Sintering is a process by which a powder compact, or ‘green-body’, is transformed into a dense ceramic article which offers the desired characteristics and material properties. The process can enhance the materials mechanical and high-temperature properties, as well as the electrical conductivity, translucency, or thermal conductivity.
Effectively, sintering is the removal of pores between the powder particles, which is possible when heat energy is applied to the compact.
When a compact is sintered, it is heated to below its melting point, this is why materials with extremely high melting points are often sintered. At high temperatures, the fine ceramic powders undergo various changes, from grain growth to particle rearrangement before the pores are finally eliminated.
Solid-state sintering is often used for ceramics such as zirconia and alumina, and this process is where the materials are transported by diffusion. Liquid-phase sintering is used for ceramics that are more difficult to densify, such as silicon nitride and silicon carbide. In liquid-phase sintering, small volumes of additives in the composition form a liquid at the sintering temperature, where the primary powder particles rearrange due to capillary forces.
Once the particles have rearranged, at the points of contact between some of the particles start to dissolve in the liquid and are re-precipitated at the neck areas between the particles. The pores are then removed and the ceramic compact reaches the full density.
Advance ceramics generally shrink by 20-25% during sintering, and a good, uniform green density during the forming stage is important for controlled, uniform shrinkage.

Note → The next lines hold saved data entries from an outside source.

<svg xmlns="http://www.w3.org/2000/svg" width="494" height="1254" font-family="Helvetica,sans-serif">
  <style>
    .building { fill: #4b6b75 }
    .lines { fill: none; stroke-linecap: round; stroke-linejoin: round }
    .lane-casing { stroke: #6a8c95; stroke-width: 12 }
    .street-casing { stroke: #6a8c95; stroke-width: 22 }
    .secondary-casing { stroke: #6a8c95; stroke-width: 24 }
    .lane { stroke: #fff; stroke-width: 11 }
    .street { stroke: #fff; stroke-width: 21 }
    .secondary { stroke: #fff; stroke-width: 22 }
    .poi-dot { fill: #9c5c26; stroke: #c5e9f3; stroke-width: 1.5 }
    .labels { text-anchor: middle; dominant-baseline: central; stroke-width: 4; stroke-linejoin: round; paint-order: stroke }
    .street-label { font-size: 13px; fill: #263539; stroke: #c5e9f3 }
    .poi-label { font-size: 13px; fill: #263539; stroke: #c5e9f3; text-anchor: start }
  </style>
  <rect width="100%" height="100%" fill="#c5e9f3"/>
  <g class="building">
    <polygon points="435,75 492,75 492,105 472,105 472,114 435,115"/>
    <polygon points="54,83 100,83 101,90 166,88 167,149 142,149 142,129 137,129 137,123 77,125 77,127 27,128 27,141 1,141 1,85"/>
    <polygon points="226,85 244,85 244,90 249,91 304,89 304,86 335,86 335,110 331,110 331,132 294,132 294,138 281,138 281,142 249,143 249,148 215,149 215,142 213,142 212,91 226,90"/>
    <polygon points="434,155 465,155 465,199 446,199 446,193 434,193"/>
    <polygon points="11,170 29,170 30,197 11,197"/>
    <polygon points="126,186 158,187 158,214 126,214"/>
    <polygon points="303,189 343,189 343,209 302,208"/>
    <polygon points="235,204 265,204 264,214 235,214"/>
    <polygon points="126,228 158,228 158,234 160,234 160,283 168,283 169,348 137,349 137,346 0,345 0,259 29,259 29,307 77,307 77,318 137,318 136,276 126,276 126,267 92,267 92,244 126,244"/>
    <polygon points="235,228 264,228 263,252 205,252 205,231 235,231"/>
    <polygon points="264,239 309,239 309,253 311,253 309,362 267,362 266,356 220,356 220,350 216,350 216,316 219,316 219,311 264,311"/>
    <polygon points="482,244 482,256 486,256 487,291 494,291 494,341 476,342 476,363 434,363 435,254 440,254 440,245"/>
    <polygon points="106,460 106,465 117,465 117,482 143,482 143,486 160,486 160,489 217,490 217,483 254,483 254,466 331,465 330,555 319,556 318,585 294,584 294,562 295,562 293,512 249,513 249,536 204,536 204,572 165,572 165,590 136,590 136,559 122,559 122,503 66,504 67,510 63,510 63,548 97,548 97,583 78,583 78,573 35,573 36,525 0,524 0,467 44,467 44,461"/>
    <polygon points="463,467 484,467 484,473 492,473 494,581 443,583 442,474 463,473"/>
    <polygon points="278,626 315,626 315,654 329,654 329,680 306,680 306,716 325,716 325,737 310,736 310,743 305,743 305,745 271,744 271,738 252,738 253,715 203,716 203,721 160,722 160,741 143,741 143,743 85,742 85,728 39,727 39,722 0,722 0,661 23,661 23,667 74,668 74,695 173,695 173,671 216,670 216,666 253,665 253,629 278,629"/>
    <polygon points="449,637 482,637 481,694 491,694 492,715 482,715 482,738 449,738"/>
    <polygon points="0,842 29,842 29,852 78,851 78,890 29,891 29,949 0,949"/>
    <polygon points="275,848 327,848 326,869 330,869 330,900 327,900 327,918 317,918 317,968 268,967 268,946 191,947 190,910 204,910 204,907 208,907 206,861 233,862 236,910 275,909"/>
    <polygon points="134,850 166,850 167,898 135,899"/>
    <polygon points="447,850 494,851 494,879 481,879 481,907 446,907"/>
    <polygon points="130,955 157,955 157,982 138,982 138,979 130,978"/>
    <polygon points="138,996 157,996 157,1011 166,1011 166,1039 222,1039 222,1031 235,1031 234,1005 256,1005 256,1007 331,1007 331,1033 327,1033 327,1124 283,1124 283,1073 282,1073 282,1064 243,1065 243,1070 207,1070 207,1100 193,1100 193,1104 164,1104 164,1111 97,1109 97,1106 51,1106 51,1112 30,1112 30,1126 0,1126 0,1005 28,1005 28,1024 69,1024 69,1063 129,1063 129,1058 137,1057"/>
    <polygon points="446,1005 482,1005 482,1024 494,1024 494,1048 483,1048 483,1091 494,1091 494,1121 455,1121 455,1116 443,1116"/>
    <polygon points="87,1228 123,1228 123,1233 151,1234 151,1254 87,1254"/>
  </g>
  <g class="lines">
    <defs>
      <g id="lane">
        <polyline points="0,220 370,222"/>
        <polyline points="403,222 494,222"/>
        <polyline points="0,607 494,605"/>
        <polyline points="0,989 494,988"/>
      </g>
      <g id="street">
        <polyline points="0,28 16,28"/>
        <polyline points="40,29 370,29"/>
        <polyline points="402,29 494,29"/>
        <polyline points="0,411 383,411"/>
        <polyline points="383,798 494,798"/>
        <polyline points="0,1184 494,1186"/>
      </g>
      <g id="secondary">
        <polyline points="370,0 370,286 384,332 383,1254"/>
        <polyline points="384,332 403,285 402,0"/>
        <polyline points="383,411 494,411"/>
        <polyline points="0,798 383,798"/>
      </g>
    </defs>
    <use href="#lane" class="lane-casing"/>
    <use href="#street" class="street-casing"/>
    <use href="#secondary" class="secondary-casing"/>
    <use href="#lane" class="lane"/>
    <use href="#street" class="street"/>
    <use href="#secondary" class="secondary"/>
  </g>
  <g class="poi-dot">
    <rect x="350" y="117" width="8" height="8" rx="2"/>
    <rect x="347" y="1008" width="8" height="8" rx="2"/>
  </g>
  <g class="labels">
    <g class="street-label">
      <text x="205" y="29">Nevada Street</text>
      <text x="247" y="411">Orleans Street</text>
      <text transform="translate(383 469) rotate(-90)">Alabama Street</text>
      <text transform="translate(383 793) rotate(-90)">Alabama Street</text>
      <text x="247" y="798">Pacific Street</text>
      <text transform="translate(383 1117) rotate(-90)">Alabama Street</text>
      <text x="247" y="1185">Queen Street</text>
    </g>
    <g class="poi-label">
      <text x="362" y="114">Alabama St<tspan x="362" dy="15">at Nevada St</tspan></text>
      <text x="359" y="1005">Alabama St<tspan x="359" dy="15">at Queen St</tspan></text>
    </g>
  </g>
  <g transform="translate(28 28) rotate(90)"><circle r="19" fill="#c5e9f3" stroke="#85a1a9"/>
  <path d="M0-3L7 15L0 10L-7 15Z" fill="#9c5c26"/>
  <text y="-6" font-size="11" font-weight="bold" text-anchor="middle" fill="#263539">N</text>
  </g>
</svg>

There are many different sintering techniques available that are suitable for the specific type of ceramic being sintered. For example, porcelain can be sintered in a relatively simple and low-cost kiln, however, advanced technical non-oxide ceramics usually require very precisely controlled high-temperature sintering in a stabilising atmosphere.
Pressure Sintering SiAlON
Conventionally, silicon nitride or SiAlON ceramics are pressureless sintered using a vacuum furnace. Pressureless sintering is an effective, low-cost form of sintering where a slight partial pressure of nitrogen is applied to the furnace to stabilise the ceramic during sintering at high temperature. This method is typically used to avoid any density variations in the final ceramic.
International Syalons now have the capability to perform high-pressure sintering. This is advantageous when sintering advanced silicon nitride ceramics because at the very high temperatures required to sinter low additive compositions N2 will volatilise unless a high-pressure atmosphere is applied.
High-pressure sintering allows specialised compositions of advanced ceramic using new, exotic materials to be designed and sintered to full density. Properties which can be achieved by modifying the composition include increased flexural strength, thermal conductivity, fracture toughness, wear resistance, and electrical and dielectric properties.